Here of course is the trade-off that CBO admits is difficult to measure “in advance” — and which will be all the more difficult to think about clearly if we don’t start calling things by their honest names.

It is entirely possible that some kind of muscular pressure will need to be exerted on prices if America is ever to contain soaring and disproportionate health care costs in this country. And it’s not just on drugs, but on medical devices, physician services, hospitals and all the rest. All of these are priced much higher in the U.S. than elsewhere.

But CBO’s warning about the loss of new drugs and innovations needs to be carefully considered. CBO estimates that H.R. 3 would “lead to a reduction of approximately 8 to 15 new drugs coming to market over the next 10 years” — out of about 300 new drugs that would be expected to be approved.

That doesn’t sound so bad. But which drugs exactly would not appear, and how valuable they might have been, is what CBO deems “difficult to know in advance.” Maybe a breakthrough on cancer or Alzheimer’s? And because drug development is a yearslong process, the effects further down the road are even harder to foresee.
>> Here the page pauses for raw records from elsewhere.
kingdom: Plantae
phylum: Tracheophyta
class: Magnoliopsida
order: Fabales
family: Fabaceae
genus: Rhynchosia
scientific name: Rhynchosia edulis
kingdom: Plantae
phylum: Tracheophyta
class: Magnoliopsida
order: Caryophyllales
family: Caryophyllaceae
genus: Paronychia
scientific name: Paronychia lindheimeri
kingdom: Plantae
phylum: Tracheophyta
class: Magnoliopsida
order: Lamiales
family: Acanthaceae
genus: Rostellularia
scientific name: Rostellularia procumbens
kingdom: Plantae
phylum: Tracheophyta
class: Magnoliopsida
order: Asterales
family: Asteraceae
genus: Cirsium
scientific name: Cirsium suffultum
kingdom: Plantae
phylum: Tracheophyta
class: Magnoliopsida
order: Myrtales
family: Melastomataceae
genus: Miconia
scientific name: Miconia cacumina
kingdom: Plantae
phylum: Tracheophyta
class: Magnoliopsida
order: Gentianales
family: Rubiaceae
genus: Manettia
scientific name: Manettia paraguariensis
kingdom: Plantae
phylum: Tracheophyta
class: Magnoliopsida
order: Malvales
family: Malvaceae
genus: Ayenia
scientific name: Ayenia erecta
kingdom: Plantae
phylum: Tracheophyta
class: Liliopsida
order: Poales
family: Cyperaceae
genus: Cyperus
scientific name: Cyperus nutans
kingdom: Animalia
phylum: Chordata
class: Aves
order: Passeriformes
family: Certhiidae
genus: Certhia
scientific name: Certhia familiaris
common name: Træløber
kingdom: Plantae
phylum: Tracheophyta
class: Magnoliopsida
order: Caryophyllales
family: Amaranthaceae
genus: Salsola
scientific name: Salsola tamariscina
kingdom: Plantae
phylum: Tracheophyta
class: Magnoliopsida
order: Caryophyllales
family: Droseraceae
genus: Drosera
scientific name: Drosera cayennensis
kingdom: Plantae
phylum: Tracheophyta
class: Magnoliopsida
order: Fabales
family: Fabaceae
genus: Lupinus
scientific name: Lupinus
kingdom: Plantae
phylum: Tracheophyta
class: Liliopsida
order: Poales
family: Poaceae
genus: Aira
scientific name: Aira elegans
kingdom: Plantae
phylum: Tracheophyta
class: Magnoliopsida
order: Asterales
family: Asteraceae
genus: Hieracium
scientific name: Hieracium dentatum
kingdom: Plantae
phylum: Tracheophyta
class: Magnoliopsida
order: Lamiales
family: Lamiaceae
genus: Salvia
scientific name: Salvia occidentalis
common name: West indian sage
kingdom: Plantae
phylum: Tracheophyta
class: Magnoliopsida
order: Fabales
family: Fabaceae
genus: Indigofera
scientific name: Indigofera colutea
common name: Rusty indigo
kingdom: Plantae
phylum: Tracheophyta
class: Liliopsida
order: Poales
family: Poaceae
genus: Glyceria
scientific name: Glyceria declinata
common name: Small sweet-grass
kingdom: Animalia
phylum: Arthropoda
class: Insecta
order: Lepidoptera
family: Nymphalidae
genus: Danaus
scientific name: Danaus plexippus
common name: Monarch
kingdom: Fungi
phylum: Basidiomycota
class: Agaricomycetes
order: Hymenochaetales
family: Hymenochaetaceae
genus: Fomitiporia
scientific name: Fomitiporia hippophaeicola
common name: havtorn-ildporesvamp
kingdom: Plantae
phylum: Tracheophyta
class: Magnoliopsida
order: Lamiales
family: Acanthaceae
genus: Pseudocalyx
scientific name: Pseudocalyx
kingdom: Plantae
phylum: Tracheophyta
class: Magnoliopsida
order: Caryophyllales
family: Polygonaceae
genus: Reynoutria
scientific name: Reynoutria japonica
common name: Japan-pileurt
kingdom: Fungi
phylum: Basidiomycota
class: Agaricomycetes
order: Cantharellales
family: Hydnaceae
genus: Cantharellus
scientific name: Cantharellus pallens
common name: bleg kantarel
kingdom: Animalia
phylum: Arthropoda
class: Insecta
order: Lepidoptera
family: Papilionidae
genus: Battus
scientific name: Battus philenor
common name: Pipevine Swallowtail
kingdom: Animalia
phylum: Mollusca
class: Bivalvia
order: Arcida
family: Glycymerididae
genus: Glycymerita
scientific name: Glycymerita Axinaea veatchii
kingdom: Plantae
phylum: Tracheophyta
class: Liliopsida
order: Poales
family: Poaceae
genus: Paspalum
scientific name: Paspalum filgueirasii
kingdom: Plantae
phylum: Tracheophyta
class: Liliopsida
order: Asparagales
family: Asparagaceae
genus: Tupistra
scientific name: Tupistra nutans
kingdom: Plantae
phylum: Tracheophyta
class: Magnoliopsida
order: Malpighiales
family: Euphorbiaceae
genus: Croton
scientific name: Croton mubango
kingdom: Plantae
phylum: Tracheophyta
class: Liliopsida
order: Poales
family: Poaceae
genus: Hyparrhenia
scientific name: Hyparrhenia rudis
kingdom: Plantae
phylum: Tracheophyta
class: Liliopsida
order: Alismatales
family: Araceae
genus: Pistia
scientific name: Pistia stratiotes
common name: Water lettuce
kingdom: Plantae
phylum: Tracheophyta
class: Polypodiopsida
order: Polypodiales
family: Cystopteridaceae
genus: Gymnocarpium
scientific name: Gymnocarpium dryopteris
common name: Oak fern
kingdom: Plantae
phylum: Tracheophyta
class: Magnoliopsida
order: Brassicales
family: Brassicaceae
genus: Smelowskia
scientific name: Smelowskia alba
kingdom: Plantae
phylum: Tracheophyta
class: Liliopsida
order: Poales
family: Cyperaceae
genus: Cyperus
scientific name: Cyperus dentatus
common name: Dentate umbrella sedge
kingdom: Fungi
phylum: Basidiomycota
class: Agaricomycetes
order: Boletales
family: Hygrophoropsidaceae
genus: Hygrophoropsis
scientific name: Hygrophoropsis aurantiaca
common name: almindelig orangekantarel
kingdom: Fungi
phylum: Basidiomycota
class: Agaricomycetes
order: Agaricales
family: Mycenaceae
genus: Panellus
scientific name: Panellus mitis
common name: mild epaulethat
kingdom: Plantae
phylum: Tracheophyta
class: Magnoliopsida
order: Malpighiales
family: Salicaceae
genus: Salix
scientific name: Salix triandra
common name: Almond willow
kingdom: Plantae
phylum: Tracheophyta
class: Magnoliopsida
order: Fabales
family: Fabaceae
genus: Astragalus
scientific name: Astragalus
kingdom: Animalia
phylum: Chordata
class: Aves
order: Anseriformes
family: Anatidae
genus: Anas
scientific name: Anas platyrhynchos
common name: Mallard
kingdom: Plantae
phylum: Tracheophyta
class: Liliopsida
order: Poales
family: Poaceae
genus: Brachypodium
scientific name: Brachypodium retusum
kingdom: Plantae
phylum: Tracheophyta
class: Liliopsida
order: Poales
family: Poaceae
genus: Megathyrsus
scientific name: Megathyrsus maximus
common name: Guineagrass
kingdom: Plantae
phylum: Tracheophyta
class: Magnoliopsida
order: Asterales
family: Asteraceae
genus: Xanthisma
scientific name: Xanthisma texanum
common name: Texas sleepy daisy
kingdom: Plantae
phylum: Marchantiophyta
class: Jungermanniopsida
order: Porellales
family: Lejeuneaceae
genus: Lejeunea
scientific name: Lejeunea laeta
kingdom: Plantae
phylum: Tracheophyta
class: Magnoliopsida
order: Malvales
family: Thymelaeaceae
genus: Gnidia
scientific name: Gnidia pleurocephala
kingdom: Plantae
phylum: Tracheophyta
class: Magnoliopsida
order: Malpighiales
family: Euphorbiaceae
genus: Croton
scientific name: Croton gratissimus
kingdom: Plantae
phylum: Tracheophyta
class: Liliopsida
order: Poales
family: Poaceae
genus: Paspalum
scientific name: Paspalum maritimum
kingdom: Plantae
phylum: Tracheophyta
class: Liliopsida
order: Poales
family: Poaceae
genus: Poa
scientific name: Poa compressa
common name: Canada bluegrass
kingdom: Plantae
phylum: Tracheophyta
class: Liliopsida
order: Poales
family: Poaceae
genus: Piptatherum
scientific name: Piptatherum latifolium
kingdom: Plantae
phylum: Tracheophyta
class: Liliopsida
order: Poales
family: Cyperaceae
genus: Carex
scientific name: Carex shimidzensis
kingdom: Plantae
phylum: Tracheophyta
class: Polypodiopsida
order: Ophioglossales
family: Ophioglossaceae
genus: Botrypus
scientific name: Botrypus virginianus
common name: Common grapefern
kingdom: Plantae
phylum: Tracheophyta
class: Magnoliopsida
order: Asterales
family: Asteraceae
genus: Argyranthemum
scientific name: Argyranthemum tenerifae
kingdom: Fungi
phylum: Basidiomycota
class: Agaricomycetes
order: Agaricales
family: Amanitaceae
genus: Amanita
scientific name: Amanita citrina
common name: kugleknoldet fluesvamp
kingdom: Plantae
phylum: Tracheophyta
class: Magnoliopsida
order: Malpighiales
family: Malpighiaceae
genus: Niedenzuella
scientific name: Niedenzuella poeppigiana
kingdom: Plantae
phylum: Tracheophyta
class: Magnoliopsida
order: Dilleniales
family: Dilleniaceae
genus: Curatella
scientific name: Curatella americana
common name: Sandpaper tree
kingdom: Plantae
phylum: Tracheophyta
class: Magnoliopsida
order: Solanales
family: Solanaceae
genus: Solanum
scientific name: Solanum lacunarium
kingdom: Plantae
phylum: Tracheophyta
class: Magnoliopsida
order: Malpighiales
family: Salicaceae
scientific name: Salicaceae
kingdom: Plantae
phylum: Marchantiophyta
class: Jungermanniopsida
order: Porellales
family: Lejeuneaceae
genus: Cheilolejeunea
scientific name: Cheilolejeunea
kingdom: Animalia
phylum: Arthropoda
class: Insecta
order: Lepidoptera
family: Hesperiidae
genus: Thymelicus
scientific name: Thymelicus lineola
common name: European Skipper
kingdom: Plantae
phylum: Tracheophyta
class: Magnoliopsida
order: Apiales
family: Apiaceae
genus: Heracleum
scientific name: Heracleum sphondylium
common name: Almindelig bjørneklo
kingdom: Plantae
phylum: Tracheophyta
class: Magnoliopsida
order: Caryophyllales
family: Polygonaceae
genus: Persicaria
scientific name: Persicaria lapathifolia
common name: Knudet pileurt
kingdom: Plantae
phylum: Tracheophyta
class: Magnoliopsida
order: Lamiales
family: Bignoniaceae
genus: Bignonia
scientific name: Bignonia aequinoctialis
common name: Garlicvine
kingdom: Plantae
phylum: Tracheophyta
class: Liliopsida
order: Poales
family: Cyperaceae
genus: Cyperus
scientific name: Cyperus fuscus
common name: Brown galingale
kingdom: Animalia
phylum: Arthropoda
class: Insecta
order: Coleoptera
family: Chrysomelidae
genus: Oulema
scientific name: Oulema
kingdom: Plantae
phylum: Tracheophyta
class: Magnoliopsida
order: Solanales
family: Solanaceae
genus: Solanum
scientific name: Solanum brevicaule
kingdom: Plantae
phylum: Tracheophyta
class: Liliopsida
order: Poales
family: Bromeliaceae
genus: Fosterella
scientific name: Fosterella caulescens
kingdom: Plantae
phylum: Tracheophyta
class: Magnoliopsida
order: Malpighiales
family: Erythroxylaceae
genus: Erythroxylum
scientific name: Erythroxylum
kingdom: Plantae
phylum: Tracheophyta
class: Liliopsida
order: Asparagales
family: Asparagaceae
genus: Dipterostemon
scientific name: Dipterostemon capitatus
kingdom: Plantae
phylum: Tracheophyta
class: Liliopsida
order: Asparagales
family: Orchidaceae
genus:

Sooner or later, America will have to decide when “enough is enough” in health care, as other nations have done. By preserving a more free market system here in the biggest, richest market on the planet, we’ve made the trade-offs less costly for those other countries. We’ve subsidized, through the premium prices Americans pay, innovation that benefits patients everywhere. One of the effects CBO predicts from H.R. 3 is higher drug prices in other countries.

Maybe it’s time to say enough is enough on prescription drugs, to control prices and make peace with whatever reduction in future innovation results.

But that choice should be made with eyes wide open, calling price controls what they are and acknowledging all the unknowable results.